Task to carry out
The stretch from the line with "Cascade Locks-맛집/여행지" through the line with "Cincinnati-맛집/여행지" in the records below: write it out exactly, and nothing else.

Items from a dataset
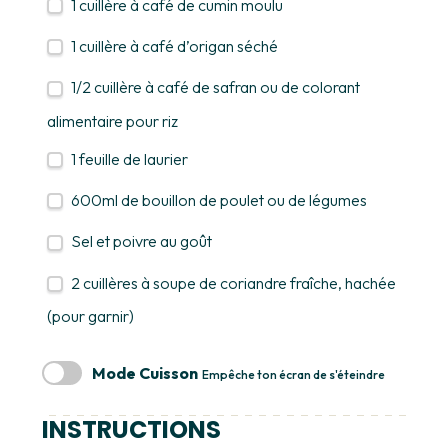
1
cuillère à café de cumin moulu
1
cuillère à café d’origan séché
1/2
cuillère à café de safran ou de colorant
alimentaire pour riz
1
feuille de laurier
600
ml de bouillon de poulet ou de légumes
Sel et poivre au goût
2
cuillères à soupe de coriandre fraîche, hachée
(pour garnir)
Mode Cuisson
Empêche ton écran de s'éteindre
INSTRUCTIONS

==

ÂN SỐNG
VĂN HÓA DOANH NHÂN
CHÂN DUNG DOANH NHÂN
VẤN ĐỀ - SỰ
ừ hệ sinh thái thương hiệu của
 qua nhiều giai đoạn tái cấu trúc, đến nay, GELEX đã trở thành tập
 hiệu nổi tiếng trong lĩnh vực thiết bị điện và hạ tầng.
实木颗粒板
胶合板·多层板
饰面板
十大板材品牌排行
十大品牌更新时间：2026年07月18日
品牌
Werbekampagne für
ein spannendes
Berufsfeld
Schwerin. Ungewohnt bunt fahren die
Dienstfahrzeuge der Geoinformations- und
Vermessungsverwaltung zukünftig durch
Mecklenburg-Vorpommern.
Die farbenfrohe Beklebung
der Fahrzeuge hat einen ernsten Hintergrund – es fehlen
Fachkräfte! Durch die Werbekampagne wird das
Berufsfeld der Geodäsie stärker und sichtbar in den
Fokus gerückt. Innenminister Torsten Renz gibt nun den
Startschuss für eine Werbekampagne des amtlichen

* * *

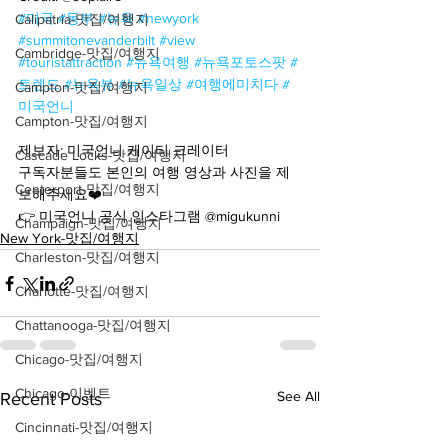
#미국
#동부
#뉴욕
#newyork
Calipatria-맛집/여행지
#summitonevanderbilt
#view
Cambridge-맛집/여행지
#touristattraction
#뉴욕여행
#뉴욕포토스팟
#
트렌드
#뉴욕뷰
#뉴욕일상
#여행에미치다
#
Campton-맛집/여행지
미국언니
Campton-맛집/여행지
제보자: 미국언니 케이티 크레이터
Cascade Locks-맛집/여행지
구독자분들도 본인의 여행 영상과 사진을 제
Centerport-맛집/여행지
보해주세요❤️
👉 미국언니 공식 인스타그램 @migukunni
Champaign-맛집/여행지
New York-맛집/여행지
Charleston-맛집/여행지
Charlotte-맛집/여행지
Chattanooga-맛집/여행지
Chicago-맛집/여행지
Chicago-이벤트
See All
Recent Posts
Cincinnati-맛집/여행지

Output below
Cascade Locks-맛집/여행지
구독자분들도 본인의 여행 영상과 사진을 제
Centerport-맛집/여행지
보해주세요❤️
👉 미국언니 공식 인스타그램 @migukunni
Champaign-맛집/여행지
New York-맛집/여행지
Charleston-맛집/여행지
Charlotte-맛집/여행지
Chattanooga-맛집/여행지
Chicago-맛집/여행지
Chicago-이벤트
See All
Recent Posts
Cincinnati-맛집/여행지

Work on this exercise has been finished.